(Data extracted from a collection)

============================================================

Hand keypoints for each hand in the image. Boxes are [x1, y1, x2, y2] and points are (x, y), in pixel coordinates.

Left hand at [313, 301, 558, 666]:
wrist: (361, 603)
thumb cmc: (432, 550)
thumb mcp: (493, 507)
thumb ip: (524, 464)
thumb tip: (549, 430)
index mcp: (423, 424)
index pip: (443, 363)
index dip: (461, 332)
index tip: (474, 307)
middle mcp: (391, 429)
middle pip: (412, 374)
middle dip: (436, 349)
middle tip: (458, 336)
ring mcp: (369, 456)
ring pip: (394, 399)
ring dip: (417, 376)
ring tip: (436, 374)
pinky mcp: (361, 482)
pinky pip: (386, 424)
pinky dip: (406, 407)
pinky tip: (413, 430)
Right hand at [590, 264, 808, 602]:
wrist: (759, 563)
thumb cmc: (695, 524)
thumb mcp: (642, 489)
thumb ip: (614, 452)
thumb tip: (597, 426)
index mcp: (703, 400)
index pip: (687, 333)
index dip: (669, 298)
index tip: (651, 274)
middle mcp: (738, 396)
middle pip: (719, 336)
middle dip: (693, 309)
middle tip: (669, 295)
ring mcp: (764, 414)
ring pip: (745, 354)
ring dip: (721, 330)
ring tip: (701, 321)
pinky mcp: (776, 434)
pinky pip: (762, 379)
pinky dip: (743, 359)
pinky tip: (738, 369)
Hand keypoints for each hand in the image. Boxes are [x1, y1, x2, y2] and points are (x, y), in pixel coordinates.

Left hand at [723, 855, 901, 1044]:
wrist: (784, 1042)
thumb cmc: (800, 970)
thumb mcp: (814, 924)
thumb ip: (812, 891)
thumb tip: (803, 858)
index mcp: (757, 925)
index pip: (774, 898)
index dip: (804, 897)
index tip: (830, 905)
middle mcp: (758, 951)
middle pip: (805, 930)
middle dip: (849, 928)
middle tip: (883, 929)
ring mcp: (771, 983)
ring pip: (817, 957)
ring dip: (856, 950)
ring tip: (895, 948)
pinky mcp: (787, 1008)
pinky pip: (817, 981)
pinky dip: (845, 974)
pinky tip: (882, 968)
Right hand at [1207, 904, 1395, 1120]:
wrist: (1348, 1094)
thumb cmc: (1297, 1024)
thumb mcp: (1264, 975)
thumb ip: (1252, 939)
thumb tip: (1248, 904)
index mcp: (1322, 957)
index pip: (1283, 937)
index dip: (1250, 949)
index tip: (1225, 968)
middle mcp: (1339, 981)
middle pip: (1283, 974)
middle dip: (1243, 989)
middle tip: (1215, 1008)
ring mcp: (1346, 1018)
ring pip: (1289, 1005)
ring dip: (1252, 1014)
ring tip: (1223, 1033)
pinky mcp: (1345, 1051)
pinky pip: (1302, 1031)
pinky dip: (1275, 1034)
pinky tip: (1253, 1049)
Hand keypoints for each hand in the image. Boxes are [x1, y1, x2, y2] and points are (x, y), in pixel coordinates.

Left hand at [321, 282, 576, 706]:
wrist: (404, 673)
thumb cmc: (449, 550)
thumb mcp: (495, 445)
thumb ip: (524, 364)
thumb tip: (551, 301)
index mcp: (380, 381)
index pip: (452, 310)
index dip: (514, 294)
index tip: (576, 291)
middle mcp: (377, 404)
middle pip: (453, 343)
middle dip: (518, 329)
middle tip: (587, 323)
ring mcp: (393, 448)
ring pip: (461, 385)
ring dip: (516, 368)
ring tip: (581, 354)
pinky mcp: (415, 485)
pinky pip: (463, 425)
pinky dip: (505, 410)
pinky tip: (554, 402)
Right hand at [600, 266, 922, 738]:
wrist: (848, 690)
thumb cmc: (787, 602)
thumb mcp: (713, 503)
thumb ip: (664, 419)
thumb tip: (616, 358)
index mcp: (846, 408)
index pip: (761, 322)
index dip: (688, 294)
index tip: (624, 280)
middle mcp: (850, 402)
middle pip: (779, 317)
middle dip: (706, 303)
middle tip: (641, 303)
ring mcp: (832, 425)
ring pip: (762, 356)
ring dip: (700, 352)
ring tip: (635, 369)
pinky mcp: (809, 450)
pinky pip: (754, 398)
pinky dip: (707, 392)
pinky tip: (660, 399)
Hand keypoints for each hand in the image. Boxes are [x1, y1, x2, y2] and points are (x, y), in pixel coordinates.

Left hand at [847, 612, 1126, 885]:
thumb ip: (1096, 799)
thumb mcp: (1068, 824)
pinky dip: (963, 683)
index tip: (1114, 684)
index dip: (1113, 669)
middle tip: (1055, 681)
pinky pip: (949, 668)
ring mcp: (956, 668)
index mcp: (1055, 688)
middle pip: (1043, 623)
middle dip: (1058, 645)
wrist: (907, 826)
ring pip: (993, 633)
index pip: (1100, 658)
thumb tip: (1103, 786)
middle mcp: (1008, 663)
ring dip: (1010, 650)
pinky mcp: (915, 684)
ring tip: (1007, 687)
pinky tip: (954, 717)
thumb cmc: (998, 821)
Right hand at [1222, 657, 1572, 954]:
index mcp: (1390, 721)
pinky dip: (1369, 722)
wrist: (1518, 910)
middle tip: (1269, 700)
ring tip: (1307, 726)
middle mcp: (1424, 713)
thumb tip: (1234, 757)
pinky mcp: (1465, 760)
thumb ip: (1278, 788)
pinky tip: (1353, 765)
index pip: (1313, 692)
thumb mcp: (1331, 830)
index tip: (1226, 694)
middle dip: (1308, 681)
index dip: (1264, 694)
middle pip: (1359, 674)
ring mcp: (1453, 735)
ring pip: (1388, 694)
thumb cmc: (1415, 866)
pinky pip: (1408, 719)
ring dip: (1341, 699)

============================================================

**Your assignment:**
Copy out the lines above word for word, stopping after the line containing "middle pip: (412, 374)".

**Result for this task:**
Hand keypoints for each hand in the image. Boxes are [x1, y1, x2, y2] and points are (x, y), in pixel coordinates.

Left hand at [313, 301, 558, 666]:
wrist: (361, 603)
thumb cmc: (432, 550)
thumb mcp: (493, 507)
thumb ip: (524, 464)
thumb tip: (549, 430)
index mcp: (423, 424)
index pip: (443, 363)
index dip: (461, 332)
index tip: (474, 307)
middle mcp: (391, 429)
middle pip: (412, 374)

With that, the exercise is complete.